On October 22, 1922 The New York Times reported, "Henry T. Hunt, predecessor of Chairman Hooper on the Railroad Labor Board, has entered the practice of law in New York City.  Mr. Hunt is a graduate of Yale and a former Mayor of Cincinnati."  Known as the "Boy Mayor," Henry Thomas Hunt had served in the Ohio State House of Representatives.  He was Cincinnati's mayor in 1912 and 1913.

On September 22, 1925 Hunt and Eleanor Mix Phelps were married in a civil ceremony in the chambers of Supreme Court Justice Charles L. Guy.  The newlyweds moved to 22 East 89th Street, and most likely brought Cornelia Bedell Phelps with them.

Seven months earlier, Herbert Du Puy had sold 242 and 244 West 103rd Street to real estate operator Samuel Brener.  A renovation to both houses, completed in 1927, turned them into boarding houses.  Nevermore would residents be mentioned in society columns for weddings, summer homes and receptions.

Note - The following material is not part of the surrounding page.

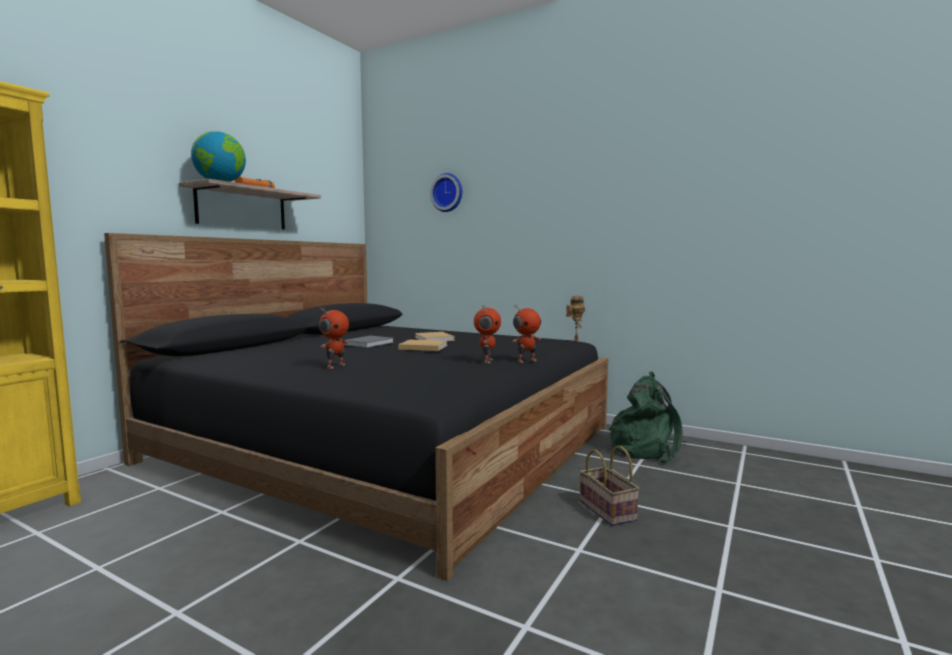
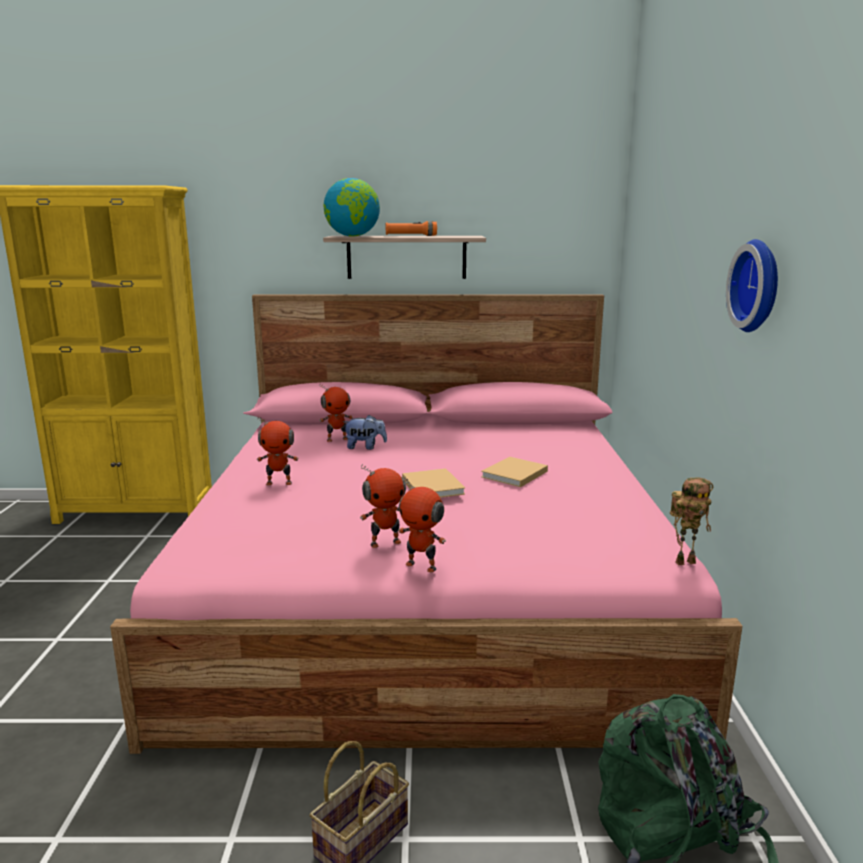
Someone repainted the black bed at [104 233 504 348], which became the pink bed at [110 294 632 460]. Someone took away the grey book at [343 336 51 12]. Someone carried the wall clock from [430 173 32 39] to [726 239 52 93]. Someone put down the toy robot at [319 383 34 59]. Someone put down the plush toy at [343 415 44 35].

In 1936 David and Jean Ehl Phillips lived in 244 West 103rd.  The couple were married in September 1935.  On March 21, 1936, the New York Post reported, "Their wedded life suffered a setback early this month when Mrs. Gladys Phillips walked into the picture."  David had married Gladys in June 1929.  "This so upset Jean that she decided to bring her husband into court."

The two wives, whom the article said "are pretty blondes," went to court together.  "The girls are on friendly terms," wrote the journalist.  While the judge held the 26-year-old bigamist on bail, his sexist remarks would have caused him trouble today.  "He's all right," Magistrate Aurello said of Phillips.  "He's consistent.  He sticks to blondes."

Domestic problems were not restricted to 244.  On April 10, 1940 Mary V. K. Lorey, who lived next door, sued her husband William Boynton Lorey for divorce, claiming he had "been intimate with 'Ruth Beardsley'" several times and in several locations.

Both buildings were converted to apartments, two per floor, in 1961-62.  Sandwiched between apartment buildings, the two holdouts look much as they did in 1899 when the block was peopled by wealthy residents.